Court Opinion

ID: 8446308
Source: CourtListenerOpinion
Date Created: 2022-11-04 22:33:02.535875+00
Date Added: 2024-06-11T16:48:55.224314
License: Public Domain

MEMORANDUM **
Vardegs Gyulamjyan, a native and citizen of Armenia, petitions for review of the Board of Immigration Appeals’ (“BIA”) summary affirmance without opinion of the immigration judge’s (“IJ”) denial of his applications for asylum, withholding of removal and protection under the Convention Against Torture (“CAT”). We have jurisdiction pursuant to 8 U.S.C. § 1252, and we grant the petition for review and remand.
Substantial evidence does not support the IJ’s adverse credibility determination, because it was based on a finding that an incident in 2002 that Gyulamjyan described was not mentioned in the official documentary evidence. See Chand v. INS, 222 F.3d 1066, 1077 (9th Cir.2000) (“we will not infer that a petitioner’s otherwise credible testimony is not believable merely because the events he relates are not described in a State Department document”). Because the IJ had no valid reason to question Gyulamjyan’s credibility, the IJ erred by requiring him to provide corroborating official documentary evidence of the incident he described. See Salaam v.

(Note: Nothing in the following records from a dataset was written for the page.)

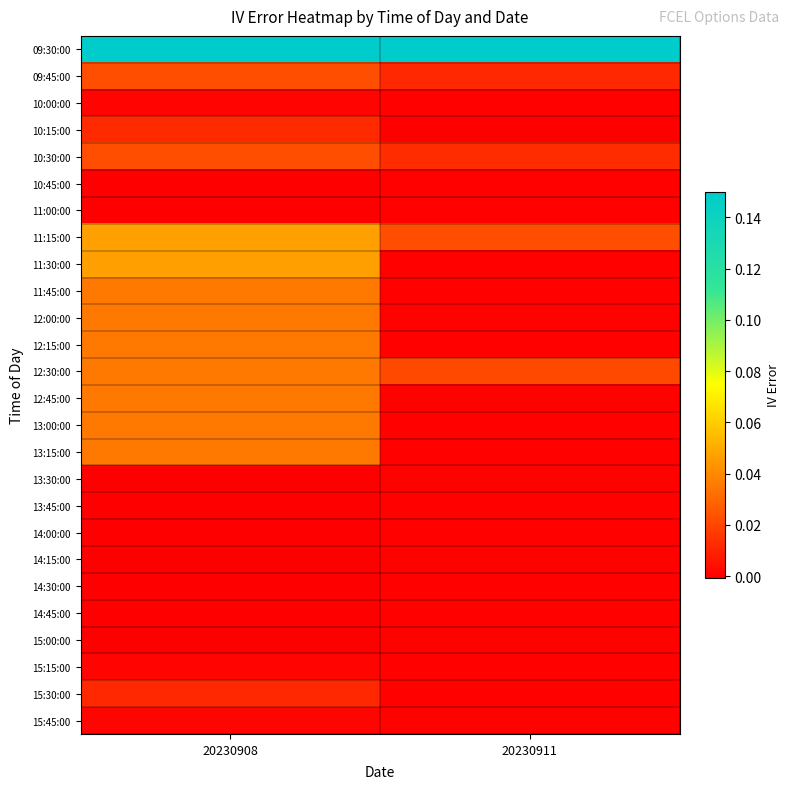

Reading right to left, list all the values displayed in this chart.

09:30:00: 20230911=0.1	20230908=0.1
09:45:00: 20230911=0.0	20230908=0.0
10:00:00: 20230911=0.0	20230908=0.0
10:15:00: 20230911=-0.0	20230908=0.0
10:30:00: 20230911=0.0	20230908=0.0
10:45:00: 20230911=0.0	20230908=-0.0
11:00:00: 20230911=0.0	20230908=-0.0
11:15:00: 20230911=0.0	20230908=0.0
11:30:00: 20230911=0.0	20230908=0.0
11:45:00: 20230911=0.0	20230908=0.0
12:00:00: 20230911=0.0	20230908=0.0
12:15:00: 20230911=0.0	20230908=0.0
12:30:00: 20230911=0.0	20230908=0.0
12:45:00: 20230911=0.0	20230908=0.0
13:00:00: 20230911=0.0	20230908=0.0
13:15:00: 20230911=0.0	20230908=0.0
13:30:00: 20230911=0.0	20230908=-0.0
13:45:00: 20230911=0.0	20230908=-0.0
14:00:00: 20230911=0.0	20230908=-0.0
14:15:00: 20230911=0.0	20230908=-0.0
14:30:00: 20230911=0.0	20230908=-0.0
14:45:00: 20230911=0.0	20230908=-0.0
15:00:00: 20230911=0.0	20230908=-0.0
15:15:00: 20230911=0.0	20230908=0.0
15:30:00: 20230911=0.0	20230908=0.0
15:45:00: 20230911=0.0	20230908=0.0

INS, 229 F.3d 1234, 1239 (9th Cir.2000).
*765Accordingly, we grant the petition for review and remand for the BIA to consider whether, accepting Gyulamjyan’s testimony as true, he has shown eligibility for asylum, withholding of removal and protection under CAT. See INS v. Ventura, 537 U.S. 12, 16, 123 S.Ct. 353, 154 L.Ed.2d 272 (2002) (per curiam).
GRANTED and REMANDED.

 This disposition is not appropriate for publication and may not be cited to or by the courts of this circuit except as provided by 9th Cir. R. 36-3.